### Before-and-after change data
[Start of Attachment]
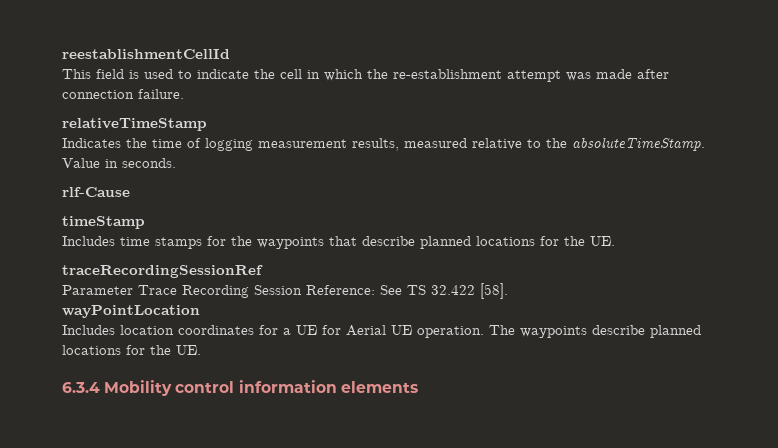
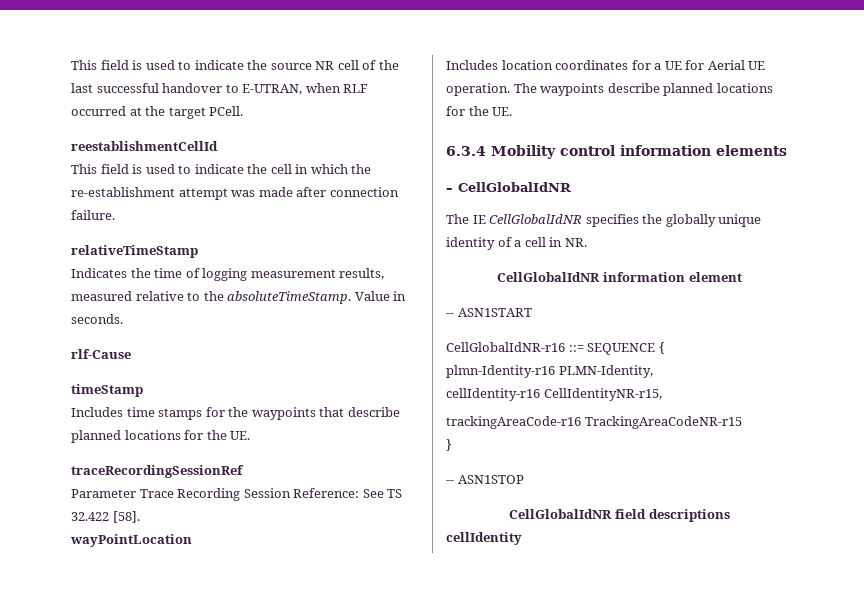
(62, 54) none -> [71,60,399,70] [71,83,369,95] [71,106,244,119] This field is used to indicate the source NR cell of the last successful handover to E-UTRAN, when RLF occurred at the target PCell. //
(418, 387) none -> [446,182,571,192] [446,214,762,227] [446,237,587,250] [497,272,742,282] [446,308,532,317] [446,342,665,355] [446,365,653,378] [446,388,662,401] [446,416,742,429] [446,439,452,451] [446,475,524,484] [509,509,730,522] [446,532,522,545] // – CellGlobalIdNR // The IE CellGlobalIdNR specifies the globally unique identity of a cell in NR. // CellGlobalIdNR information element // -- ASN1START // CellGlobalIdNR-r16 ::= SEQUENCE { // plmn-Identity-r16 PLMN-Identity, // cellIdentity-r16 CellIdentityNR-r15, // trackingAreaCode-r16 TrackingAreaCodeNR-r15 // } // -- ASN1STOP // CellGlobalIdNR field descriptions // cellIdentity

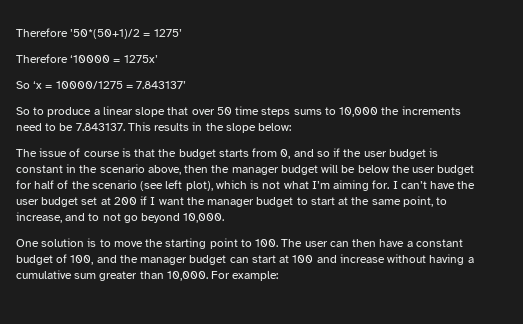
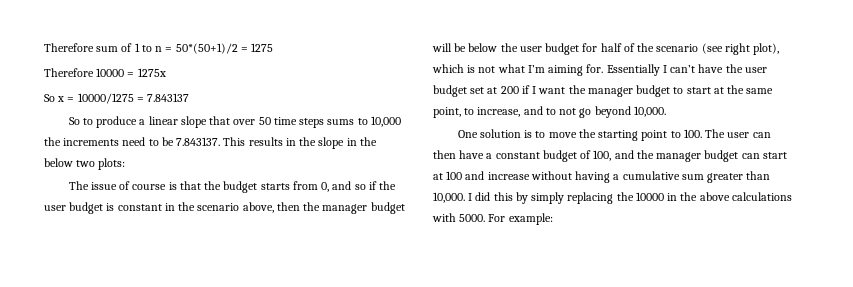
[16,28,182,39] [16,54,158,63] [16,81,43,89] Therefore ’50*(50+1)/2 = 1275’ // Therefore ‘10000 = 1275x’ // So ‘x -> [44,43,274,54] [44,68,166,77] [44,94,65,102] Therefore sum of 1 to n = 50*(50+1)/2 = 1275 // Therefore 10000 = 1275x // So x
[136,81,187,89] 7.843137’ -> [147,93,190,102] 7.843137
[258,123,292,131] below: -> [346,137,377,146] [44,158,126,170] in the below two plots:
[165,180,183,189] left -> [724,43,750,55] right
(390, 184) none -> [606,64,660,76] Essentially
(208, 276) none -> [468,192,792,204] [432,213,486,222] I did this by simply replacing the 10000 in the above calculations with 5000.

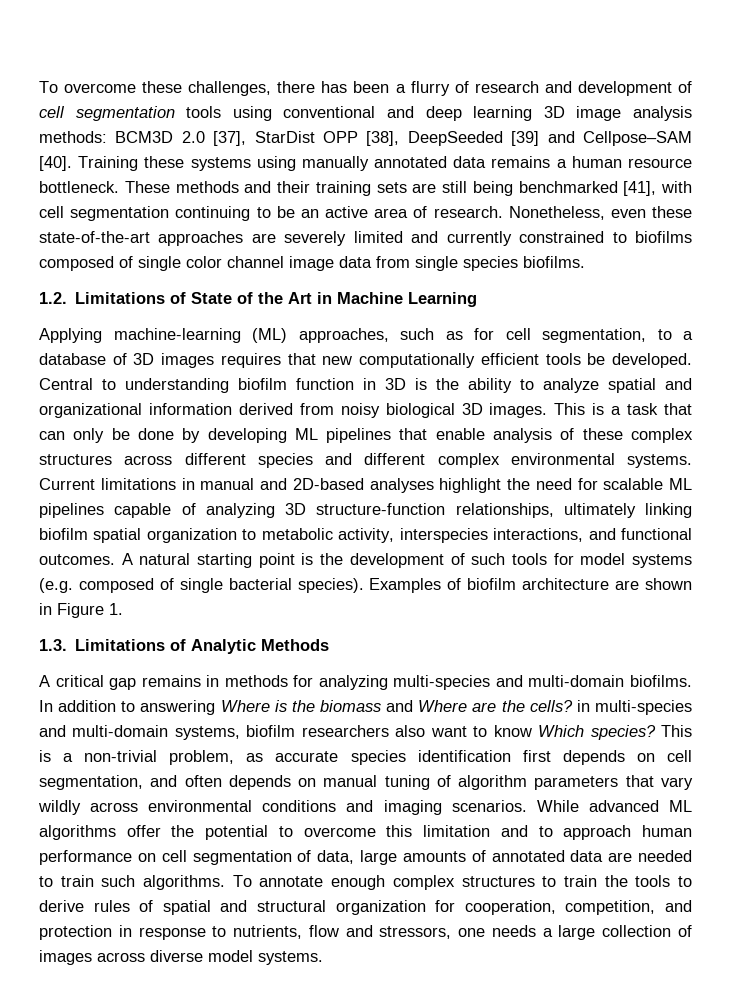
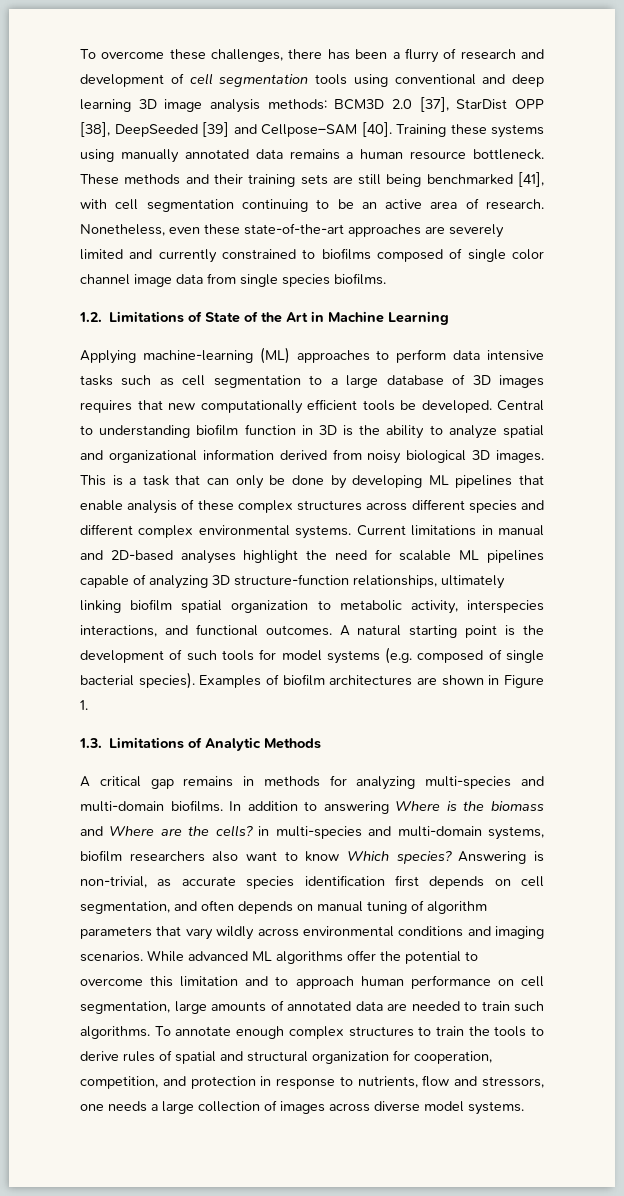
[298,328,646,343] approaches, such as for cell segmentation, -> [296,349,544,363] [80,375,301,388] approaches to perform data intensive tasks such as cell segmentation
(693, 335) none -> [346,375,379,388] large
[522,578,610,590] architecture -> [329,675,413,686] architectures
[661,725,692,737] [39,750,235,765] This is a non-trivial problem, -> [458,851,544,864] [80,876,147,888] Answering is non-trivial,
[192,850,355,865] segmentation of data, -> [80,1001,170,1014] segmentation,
[End of Attachment]
### Task instructions
Exclude the images and output the lines above exactly.

### Output
(62, 54) none -> [71,60,399,70] [71,83,369,95] [71,106,244,119] This field is used to indicate the source NR cell of the last successful handover to E-UTRAN, when RLF occurred at the target PCell. //
(418, 387) none -> [446,182,571,192] [446,214,762,227] [446,237,587,250] [497,272,742,282] [446,308,532,317] [446,342,665,355] [446,365,653,378] [446,388,662,401] [446,416,742,429] [446,439,452,451] [446,475,524,484] [509,509,730,522] [446,532,522,545] // – CellGlobalIdNR // The IE CellGlobalIdNR specifies the globally unique identity of a cell in NR. // CellGlobalIdNR information element // -- ASN1START // CellGlobalIdNR-r16 ::= SEQUENCE { // plmn-Identity-r16 PLMN-Identity, // cellIdentity-r16 CellIdentityNR-r15, // trackingAreaCode-r16 TrackingAreaCodeNR-r15 // } // -- ASN1STOP // CellGlobalIdNR field descriptions // cellIdentity

[16,28,182,39] [16,54,158,63] [16,81,43,89] Therefore ’50*(50+1)/2 = 1275’ // Therefore ‘10000 = 1275x’ // So ‘x -> [44,43,274,54] [44,68,166,77] [44,94,65,102] Therefore sum of 1 to n = 50*(50+1)/2 = 1275 // Therefore 10000 = 1275x // So x
[136,81,187,89] 7.843137’ -> [147,93,190,102] 7.843137
[258,123,292,131] below: -> [346,137,377,146] [44,158,126,170] in the below two plots:
[165,180,183,189] left -> [724,43,750,55] right
(390, 184) none -> [606,64,660,76] Essentially
(208, 276) none -> [468,192,792,204] [432,213,486,222] I did this by simply replacing the 10000 in the above calculations with 5000.

[298,328,646,343] approaches, such as for cell segmentation, -> [296,349,544,363] [80,375,301,388] approaches to perform data intensive tasks such as cell segmentation
(693, 335) none -> [346,375,379,388] large
[522,578,610,590] architecture -> [329,675,413,686] architectures
[661,725,692,737] [39,750,235,765] This is a non-trivial problem, -> [458,851,544,864] [80,876,147,888] Answering is non-trivial,
[192,850,355,865] segmentation of data, -> [80,1001,170,1014] segmentation,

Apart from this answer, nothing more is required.